TASK ITEM:
Go through the material below and copy each line where the word "shown" appears.

*** Block opens ***

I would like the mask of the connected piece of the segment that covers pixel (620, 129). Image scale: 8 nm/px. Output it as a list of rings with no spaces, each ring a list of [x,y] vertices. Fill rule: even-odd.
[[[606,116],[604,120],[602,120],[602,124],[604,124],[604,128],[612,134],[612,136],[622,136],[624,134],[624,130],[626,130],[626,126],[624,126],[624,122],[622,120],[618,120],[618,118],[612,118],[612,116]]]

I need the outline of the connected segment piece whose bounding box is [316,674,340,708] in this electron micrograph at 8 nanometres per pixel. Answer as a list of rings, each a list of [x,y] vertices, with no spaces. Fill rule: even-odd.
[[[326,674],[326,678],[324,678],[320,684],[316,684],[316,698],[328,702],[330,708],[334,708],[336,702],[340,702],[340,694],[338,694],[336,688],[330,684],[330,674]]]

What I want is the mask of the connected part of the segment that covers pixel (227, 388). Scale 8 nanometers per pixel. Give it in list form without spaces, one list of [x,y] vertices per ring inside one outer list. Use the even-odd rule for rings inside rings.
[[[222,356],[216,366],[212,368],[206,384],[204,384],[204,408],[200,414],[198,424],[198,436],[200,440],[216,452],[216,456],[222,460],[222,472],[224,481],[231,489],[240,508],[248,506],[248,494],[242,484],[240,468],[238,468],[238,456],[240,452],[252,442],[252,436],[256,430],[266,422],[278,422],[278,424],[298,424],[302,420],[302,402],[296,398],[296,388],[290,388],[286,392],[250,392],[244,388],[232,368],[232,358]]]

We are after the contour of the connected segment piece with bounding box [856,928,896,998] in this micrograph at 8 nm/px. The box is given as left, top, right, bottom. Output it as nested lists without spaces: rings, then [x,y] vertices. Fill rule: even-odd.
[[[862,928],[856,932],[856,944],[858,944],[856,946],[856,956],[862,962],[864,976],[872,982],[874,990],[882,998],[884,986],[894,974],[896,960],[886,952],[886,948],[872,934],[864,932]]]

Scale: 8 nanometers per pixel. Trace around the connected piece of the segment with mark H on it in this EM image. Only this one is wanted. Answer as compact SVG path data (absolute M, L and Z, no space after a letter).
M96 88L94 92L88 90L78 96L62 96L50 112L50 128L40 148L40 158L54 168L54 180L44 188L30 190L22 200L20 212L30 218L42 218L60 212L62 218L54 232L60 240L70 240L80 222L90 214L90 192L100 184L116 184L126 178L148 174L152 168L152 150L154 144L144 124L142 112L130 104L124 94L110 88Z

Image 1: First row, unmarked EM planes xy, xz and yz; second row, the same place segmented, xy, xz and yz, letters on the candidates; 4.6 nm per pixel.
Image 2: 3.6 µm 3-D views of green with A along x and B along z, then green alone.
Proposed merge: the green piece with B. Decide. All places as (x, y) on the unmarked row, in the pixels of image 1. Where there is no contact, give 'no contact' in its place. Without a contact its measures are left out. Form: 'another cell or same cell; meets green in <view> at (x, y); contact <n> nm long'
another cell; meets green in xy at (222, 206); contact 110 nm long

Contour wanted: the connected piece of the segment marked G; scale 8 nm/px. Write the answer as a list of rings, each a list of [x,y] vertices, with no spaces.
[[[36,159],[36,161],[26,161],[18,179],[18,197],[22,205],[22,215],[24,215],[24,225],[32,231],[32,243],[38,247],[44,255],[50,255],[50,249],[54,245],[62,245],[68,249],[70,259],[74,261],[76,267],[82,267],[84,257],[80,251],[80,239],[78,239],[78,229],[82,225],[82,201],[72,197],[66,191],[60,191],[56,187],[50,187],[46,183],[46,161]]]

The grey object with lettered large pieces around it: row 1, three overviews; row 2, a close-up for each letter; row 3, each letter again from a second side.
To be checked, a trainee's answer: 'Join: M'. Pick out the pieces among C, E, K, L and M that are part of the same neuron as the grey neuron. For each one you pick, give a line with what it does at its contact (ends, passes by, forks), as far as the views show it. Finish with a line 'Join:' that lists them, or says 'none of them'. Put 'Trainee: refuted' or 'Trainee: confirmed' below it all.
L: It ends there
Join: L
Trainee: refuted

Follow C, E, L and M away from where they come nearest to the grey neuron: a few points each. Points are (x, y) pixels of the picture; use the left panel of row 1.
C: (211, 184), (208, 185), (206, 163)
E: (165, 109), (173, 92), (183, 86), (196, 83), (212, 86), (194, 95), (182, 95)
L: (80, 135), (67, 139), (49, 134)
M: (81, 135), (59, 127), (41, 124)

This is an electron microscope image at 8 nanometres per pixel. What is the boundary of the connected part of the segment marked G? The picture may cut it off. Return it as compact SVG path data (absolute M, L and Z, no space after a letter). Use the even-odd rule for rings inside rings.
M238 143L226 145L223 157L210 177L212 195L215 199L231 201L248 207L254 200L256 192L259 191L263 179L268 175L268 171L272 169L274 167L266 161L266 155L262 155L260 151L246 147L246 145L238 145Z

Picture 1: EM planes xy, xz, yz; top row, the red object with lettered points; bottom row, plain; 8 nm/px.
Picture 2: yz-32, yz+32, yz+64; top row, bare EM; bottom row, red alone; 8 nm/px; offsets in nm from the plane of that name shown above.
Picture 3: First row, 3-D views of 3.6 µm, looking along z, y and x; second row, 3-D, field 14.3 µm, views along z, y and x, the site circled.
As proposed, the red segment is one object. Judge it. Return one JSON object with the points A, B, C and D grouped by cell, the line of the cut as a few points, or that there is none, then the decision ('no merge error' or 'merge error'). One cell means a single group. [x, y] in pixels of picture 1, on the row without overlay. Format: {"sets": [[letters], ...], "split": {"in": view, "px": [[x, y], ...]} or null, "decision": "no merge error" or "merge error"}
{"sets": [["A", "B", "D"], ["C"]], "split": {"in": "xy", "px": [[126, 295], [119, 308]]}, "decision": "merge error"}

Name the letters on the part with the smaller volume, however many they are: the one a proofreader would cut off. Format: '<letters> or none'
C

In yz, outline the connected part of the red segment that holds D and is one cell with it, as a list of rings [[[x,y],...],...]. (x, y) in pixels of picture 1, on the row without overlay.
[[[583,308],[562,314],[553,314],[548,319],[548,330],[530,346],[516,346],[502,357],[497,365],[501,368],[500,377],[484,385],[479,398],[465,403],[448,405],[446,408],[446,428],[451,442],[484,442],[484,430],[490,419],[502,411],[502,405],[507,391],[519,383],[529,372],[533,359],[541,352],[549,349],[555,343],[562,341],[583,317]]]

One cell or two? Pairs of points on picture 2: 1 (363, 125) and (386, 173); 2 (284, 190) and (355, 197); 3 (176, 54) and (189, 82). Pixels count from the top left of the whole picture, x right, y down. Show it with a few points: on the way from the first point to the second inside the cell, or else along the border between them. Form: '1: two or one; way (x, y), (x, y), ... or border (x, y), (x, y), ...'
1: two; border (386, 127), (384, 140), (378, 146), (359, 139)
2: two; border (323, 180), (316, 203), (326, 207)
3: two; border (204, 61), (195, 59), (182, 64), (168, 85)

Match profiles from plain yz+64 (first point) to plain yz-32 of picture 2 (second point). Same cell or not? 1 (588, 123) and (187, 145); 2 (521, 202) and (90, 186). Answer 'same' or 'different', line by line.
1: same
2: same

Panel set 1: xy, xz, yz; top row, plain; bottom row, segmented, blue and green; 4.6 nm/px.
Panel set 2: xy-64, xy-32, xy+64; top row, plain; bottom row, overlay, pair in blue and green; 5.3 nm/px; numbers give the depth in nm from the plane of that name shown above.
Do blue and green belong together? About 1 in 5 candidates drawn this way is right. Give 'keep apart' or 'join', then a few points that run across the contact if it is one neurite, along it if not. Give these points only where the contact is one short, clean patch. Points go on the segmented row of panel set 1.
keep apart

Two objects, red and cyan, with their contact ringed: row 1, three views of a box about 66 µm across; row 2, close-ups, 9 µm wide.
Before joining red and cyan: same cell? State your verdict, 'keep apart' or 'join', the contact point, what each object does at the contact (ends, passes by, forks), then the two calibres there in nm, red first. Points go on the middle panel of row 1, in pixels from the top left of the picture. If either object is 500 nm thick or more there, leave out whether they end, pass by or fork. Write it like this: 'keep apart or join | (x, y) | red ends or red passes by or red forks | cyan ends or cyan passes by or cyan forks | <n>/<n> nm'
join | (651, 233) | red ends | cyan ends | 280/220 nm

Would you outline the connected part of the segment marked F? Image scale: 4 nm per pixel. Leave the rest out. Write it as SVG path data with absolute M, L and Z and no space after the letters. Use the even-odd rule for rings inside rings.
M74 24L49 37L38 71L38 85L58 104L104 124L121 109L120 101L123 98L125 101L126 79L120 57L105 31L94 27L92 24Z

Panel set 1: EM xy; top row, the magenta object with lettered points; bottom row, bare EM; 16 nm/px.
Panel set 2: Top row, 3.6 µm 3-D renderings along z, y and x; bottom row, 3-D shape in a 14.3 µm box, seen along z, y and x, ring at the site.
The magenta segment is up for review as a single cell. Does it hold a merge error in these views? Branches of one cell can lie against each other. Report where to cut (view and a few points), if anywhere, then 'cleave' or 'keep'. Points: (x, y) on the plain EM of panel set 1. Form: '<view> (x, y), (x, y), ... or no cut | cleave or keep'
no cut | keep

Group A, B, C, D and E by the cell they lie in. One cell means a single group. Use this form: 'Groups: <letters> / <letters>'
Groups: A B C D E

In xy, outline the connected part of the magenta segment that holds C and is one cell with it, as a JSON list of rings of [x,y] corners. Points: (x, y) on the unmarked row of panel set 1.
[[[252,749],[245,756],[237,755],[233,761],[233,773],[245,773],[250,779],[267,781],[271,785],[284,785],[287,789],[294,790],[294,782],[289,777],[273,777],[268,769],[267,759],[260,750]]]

*** Block closes ***

RESULT OF THIS EXERCISE:
Picture 2: yz-32, yz+32, yz+64; top row, bare EM; bottom row, red alone; 8 nm/px; offsets in nm from the plane of that name shown above.
Panel set 2: xy-64, xy-32, xy+64; top row, plain; bottom row, overlay, pair in blue and green; 5.3 nm/px; numbers give the depth in nm from the plane of that name shown above.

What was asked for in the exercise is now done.